Top Democratic Presidential Contenders Want to Abolish the Electoral College

Bruce Truax | February 12, 2020 | 1:01pm EST
Text Audio
00:00 00:00
Font Size
(Getty Images)
(Getty Images)

Three of the top Democratic presidential hopefuls – Sen. Bernie Sanders (Vt.), Mayor Pete Buttigieg, and Sen. Elizabeth Warren (Mass.) – support abolishing the Electoral College, which was established by the Founders in the Constitution to determine how one wins the presidency in an election.

“The Electoral College artificially dilutes the power of minority communities and due to projected demographic trends, this problem is likely to get worse over time,” Buttigieg’s website reads.  “We need to abolish the Electoral College and replace it with a National Popular Vote so that every citizen has a say in electing our president.”  

(Getty Images)
(Getty Images)

“It’s time to elect presidents with a national popular vote, and that means getting rid of the Electoral College,” Warren wrote on her website.  

Sanders has also tweeted in support of abolishing the electoral college.

Republicans, however, support the Electoral College. “Cities would end up running the Country. Smaller States & the entire Midwest would end up losing all power - & we can’t let that happen,” President Donald Trump tweeted last year.

→ DATASET CONTENT:
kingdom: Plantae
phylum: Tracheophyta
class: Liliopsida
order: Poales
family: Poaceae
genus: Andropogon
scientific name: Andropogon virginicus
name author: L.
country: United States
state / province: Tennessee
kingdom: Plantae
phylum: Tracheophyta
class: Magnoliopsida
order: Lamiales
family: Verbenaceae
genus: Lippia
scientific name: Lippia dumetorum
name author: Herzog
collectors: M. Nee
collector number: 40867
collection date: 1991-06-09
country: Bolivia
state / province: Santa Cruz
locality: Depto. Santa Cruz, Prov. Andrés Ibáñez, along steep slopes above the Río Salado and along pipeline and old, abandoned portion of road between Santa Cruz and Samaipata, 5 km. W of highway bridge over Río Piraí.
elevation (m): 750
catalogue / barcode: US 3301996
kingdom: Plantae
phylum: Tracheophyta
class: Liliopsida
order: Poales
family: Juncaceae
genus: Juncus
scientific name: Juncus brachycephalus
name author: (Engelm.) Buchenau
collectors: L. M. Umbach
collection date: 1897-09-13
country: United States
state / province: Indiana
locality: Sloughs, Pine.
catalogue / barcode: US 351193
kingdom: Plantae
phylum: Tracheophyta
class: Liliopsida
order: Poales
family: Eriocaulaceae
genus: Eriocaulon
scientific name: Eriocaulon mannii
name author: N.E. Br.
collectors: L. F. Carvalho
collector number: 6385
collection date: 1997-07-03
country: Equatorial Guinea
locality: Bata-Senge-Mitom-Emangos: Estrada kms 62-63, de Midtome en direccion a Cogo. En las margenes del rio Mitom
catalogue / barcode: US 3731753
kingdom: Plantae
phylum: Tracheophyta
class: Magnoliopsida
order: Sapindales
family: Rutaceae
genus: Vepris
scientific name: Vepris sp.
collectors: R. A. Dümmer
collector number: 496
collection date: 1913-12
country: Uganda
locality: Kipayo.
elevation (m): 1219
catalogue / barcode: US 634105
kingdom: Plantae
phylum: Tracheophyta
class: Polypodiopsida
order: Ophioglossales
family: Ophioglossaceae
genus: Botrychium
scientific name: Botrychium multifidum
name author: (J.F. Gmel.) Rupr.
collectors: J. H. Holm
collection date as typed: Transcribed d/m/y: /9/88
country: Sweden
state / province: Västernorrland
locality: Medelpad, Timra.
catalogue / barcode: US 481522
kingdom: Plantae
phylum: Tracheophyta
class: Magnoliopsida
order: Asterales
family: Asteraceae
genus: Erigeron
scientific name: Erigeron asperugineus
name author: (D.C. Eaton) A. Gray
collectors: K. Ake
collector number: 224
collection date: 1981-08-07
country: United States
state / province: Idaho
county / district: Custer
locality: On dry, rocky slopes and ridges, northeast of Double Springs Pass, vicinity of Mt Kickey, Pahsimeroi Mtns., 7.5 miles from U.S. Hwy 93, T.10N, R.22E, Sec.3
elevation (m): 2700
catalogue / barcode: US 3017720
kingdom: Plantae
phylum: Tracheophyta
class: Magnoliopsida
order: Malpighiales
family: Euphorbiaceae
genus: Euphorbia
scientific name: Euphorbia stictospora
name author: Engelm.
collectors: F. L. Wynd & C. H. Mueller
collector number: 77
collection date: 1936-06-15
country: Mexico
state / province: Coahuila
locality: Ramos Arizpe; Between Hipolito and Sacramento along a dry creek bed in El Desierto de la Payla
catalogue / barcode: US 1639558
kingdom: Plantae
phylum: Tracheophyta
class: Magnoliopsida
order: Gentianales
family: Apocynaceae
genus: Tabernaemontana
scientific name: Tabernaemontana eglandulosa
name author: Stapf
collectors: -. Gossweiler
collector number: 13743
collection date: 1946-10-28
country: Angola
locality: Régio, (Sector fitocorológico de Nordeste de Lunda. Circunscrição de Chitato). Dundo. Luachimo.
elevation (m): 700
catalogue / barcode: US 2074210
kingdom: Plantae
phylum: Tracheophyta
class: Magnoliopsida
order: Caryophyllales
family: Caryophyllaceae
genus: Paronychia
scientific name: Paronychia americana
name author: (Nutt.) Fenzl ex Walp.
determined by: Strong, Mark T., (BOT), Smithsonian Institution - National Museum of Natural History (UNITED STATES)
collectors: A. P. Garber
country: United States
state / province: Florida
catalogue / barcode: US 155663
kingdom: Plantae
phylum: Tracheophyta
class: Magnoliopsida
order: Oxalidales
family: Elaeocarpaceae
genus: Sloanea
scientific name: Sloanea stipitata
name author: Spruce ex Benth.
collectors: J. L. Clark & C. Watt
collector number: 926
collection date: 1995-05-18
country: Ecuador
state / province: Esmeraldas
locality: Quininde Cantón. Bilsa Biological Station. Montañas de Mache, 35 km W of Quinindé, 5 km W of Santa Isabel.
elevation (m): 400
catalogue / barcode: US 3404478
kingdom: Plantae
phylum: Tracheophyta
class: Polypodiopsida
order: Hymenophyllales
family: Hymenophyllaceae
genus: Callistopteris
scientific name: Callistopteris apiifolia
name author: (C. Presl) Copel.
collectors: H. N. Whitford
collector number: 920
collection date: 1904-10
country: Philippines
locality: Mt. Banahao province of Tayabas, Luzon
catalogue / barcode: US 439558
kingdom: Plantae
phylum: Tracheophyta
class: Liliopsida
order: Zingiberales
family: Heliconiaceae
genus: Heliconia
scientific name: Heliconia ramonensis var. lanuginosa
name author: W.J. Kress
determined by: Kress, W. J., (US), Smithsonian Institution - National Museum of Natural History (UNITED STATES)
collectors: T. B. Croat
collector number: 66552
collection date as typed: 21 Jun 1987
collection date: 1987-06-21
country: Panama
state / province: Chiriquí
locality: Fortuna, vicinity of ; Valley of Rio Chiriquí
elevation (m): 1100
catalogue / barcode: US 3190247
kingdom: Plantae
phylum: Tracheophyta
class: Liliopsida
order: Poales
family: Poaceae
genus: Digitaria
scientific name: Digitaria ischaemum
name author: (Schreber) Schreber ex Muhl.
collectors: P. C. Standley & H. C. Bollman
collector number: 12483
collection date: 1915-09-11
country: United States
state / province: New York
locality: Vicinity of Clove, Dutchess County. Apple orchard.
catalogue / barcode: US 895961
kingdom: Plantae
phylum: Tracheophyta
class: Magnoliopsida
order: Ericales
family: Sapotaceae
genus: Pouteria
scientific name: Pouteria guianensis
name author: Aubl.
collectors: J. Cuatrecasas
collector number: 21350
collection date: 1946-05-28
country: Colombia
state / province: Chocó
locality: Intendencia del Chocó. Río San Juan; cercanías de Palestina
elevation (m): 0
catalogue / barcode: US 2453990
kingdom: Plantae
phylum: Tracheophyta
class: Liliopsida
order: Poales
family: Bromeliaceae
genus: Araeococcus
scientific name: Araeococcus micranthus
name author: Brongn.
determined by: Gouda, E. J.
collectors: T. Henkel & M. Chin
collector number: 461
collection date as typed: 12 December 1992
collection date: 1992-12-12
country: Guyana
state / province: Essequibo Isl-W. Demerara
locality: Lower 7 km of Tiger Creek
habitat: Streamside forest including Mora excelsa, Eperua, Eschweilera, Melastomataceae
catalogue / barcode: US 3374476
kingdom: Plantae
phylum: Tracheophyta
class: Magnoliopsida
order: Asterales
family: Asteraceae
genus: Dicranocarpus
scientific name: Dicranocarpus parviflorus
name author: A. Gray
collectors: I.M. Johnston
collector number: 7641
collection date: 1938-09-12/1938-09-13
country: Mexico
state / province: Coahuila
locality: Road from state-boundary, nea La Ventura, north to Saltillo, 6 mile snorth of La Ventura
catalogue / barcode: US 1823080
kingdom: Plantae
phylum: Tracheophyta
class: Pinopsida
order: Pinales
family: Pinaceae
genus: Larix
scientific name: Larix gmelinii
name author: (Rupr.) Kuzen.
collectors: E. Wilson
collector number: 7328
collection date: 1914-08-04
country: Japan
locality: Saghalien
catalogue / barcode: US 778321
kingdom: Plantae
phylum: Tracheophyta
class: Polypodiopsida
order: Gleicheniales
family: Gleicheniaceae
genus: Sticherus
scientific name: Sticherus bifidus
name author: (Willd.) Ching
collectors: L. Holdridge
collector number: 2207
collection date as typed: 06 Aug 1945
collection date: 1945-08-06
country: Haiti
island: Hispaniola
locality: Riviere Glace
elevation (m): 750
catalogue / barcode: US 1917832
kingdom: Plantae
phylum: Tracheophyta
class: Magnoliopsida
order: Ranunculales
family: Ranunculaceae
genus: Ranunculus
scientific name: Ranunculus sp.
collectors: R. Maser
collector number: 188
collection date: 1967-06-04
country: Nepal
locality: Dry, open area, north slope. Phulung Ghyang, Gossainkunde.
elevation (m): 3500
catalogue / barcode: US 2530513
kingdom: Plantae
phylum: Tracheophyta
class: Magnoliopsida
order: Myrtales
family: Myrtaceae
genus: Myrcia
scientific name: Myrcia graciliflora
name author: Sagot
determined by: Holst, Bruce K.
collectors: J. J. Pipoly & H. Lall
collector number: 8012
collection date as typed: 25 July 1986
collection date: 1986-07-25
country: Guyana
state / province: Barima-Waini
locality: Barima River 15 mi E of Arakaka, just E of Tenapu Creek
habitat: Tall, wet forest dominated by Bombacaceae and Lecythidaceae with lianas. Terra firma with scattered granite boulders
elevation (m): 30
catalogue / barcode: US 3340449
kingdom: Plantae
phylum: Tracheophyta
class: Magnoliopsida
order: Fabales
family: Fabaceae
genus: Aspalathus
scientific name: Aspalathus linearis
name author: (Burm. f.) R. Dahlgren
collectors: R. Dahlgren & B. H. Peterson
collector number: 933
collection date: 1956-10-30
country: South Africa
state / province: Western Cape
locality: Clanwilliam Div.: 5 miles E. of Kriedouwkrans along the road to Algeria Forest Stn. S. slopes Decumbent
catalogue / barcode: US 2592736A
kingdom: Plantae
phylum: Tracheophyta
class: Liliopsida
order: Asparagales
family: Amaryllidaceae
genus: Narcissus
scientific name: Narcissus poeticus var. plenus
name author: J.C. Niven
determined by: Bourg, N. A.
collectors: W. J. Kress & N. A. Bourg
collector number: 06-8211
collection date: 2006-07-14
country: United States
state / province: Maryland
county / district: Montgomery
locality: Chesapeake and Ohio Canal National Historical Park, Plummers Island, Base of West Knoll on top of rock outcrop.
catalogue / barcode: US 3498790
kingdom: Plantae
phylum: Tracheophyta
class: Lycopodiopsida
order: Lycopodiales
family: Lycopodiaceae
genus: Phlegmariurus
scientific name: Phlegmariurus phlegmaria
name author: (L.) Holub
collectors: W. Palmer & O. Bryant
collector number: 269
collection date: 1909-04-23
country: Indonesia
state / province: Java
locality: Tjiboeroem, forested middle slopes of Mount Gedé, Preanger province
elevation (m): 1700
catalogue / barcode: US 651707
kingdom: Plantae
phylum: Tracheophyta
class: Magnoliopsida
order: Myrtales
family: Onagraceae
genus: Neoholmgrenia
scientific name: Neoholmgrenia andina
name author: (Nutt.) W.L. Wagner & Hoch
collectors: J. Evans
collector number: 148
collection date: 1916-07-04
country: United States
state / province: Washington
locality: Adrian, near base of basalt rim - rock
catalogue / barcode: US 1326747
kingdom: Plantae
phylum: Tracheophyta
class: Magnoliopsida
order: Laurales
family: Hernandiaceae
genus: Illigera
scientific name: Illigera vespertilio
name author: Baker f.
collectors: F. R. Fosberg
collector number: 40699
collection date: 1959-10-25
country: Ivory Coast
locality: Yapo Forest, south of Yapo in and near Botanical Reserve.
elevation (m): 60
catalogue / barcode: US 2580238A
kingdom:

→ PROBLEM TO SOLVE: In the Electoral College article, reproduce the stretch from "Three of the" through "in an election.", replacing "hopefuls" with "candidates". The entries have nothing to do with the Electoral College article.

→ EXERCISE RESPONSE:
Three of the top Democratic presidential candidates – Sen. Bernie Sanders (Vt.), Mayor Pete Buttigieg, and Sen. Elizabeth Warren (Mass.) – support abolishing the Electoral College, which was established by the Founders in the Constitution to determine how one wins the presidency in an election.